* **Work instructions**: Determine how many lines in the entries below contain the word "scroll". The reply is that number alone.
═════ Records for this task ═════
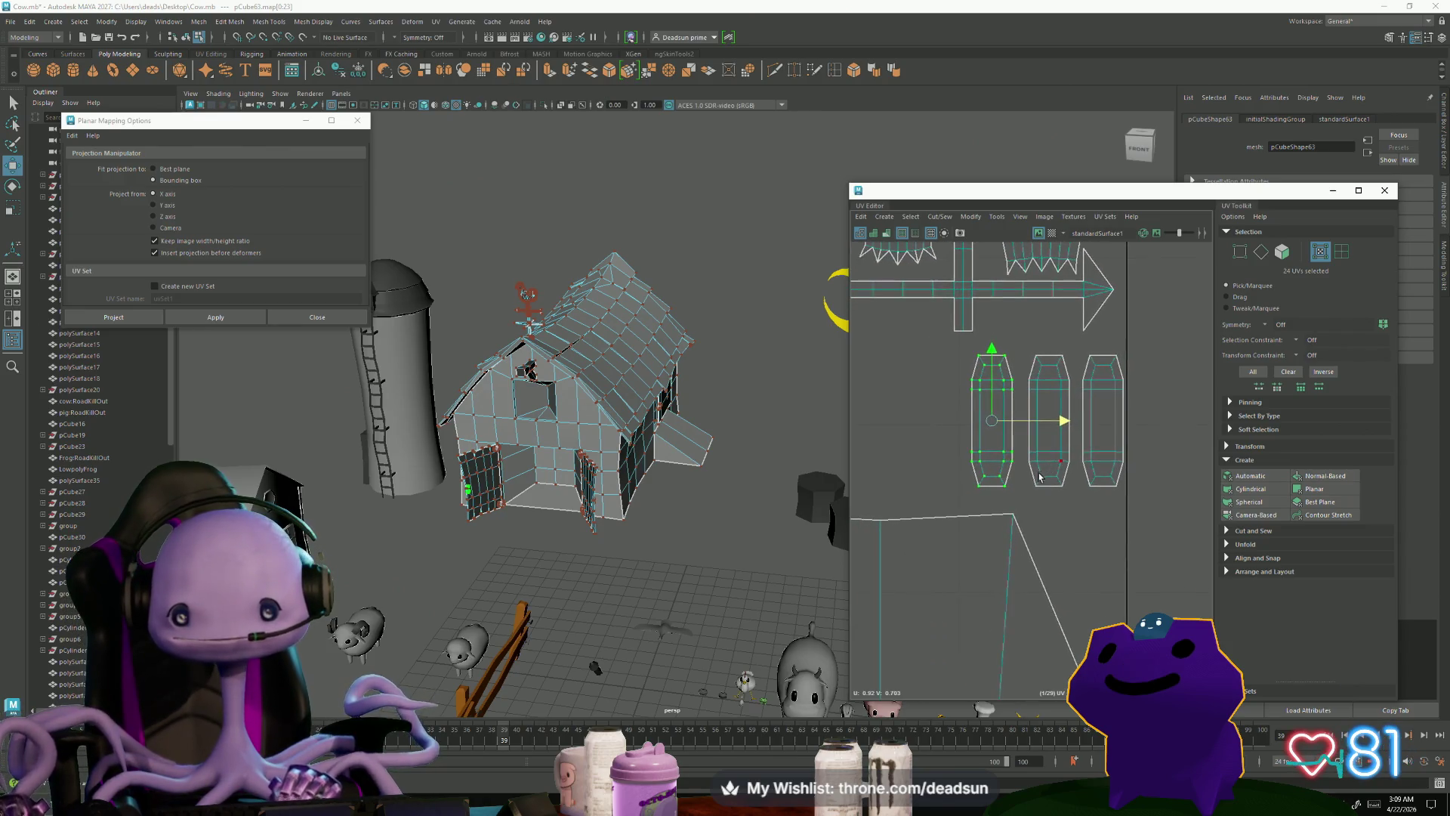
pyautogui.scroll(-3, 1010, 476)
pyautogui.scroll(-5, 969, 539)
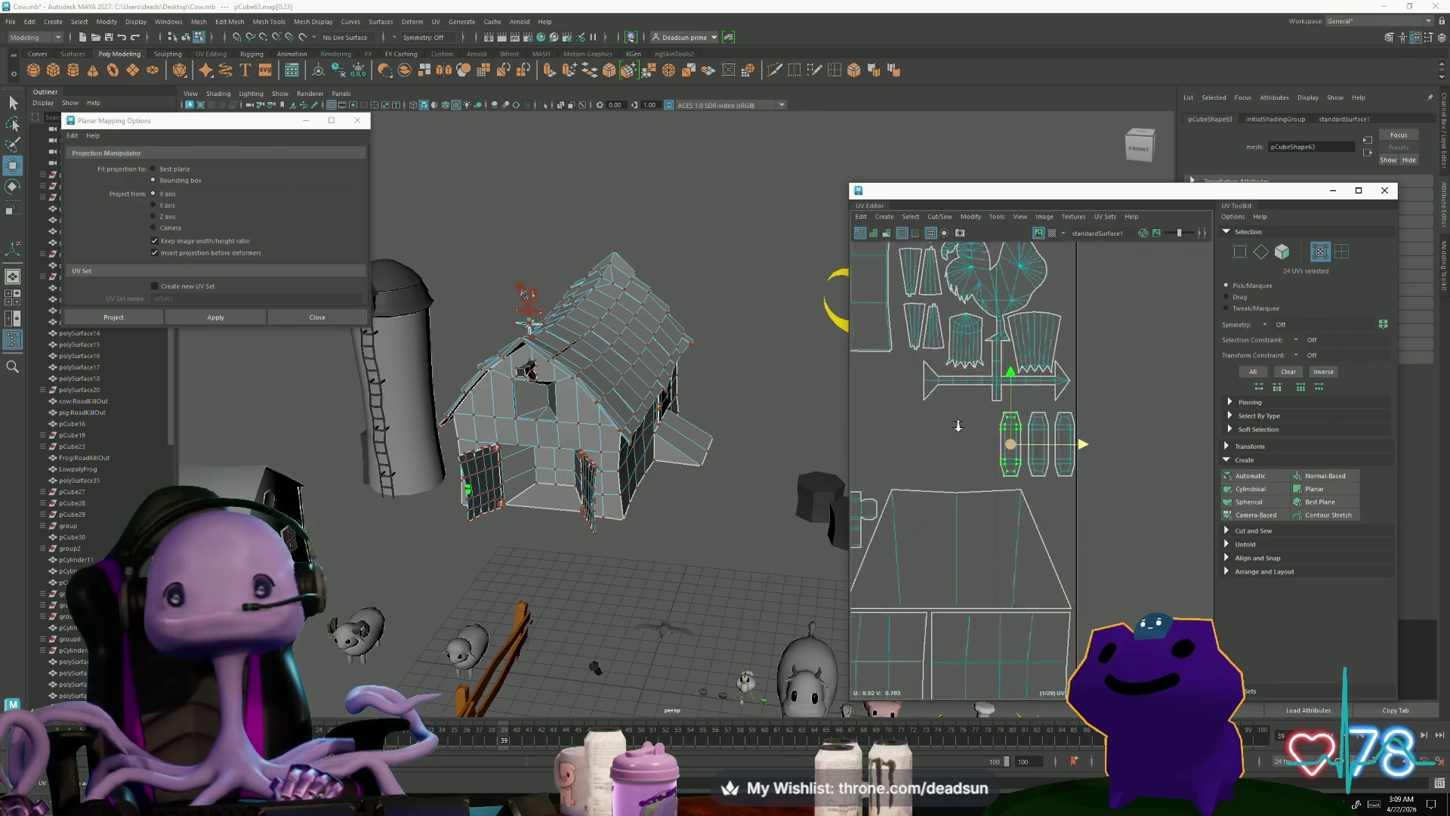
pyautogui.scroll(5, 997, 529)
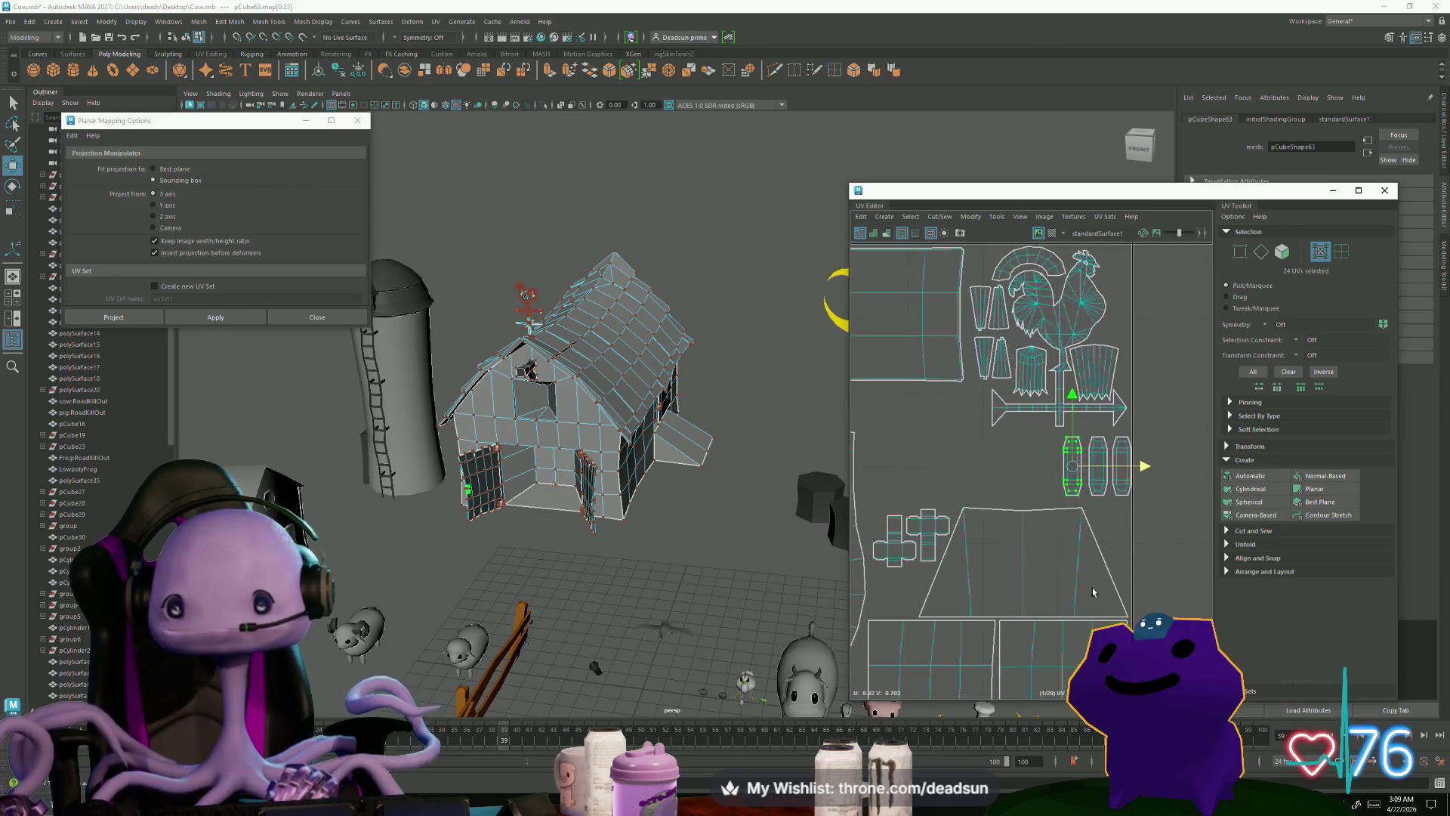
pyautogui.scroll(-5, 1021, 548)
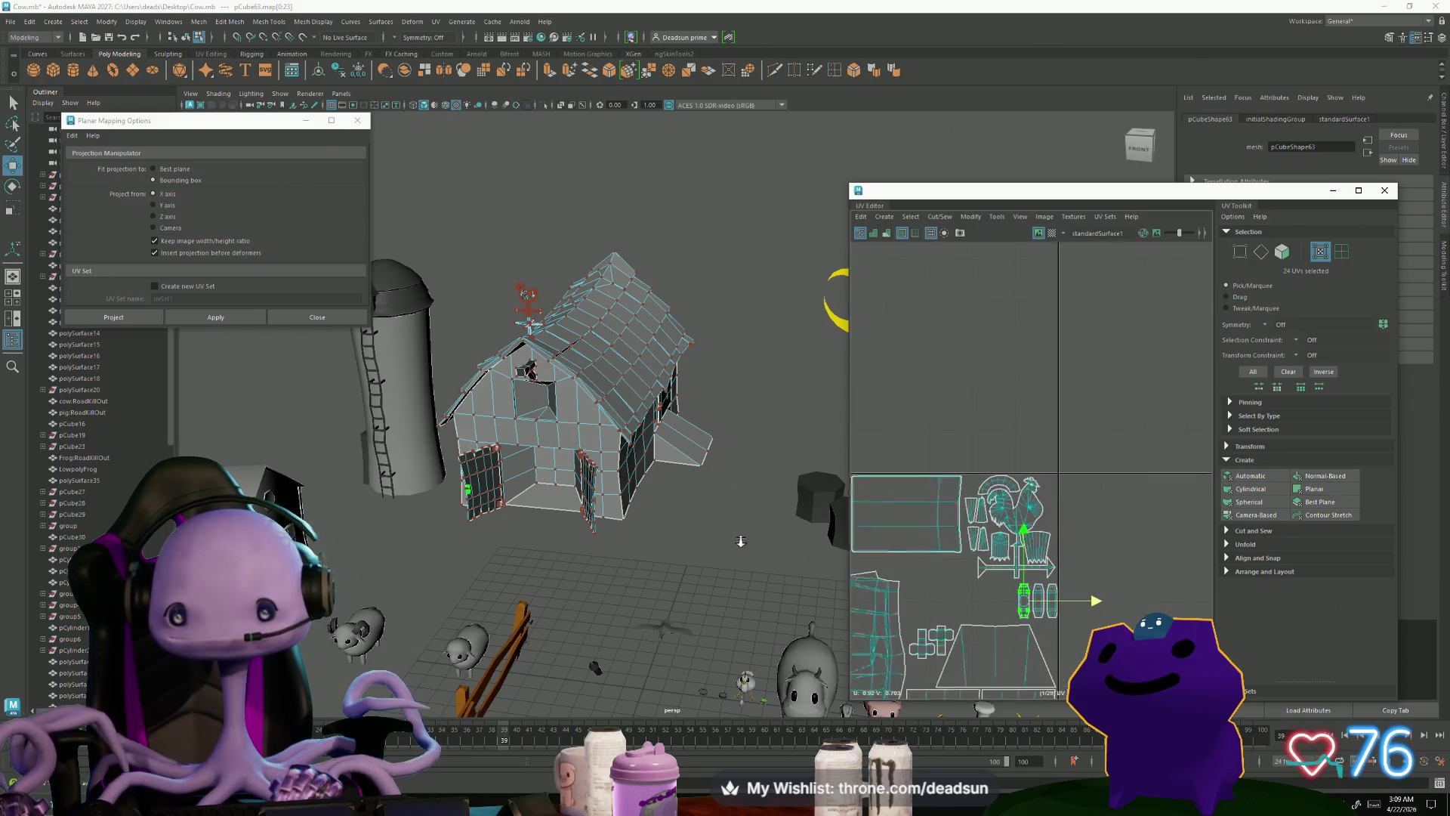
pyautogui.scroll(5, 1035, 559)
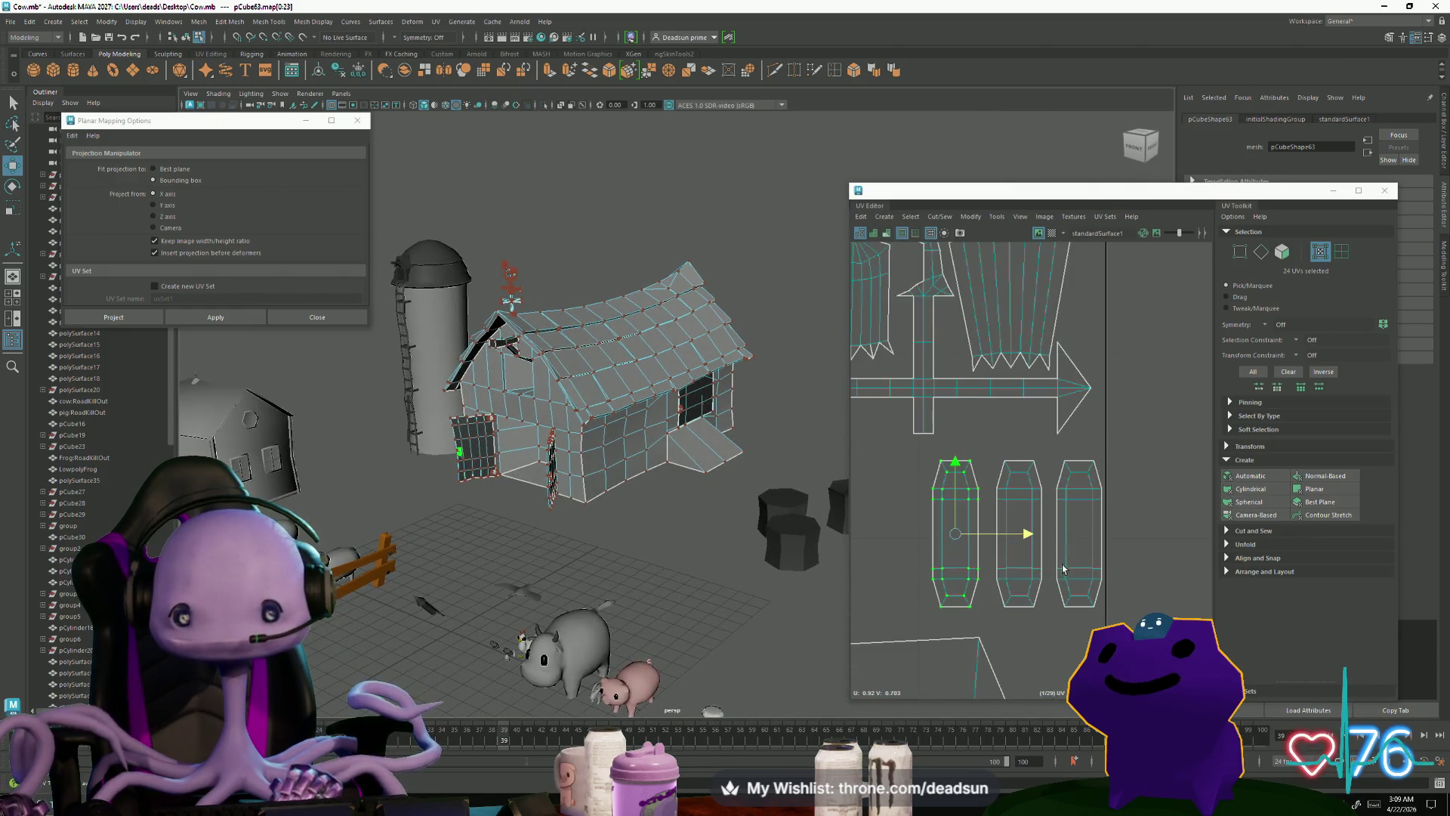
pyautogui.click(981, 557)
pyautogui.moveTo(1032, 538); pyautogui.dragTo(1037, 538)
# Step: Shift two handle shells right, then scale all three slightly
pyautogui.keyDown('shift'); pyautogui.click(1073, 510); pyautogui.keyUp('shift')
═════
* **Task response**: 5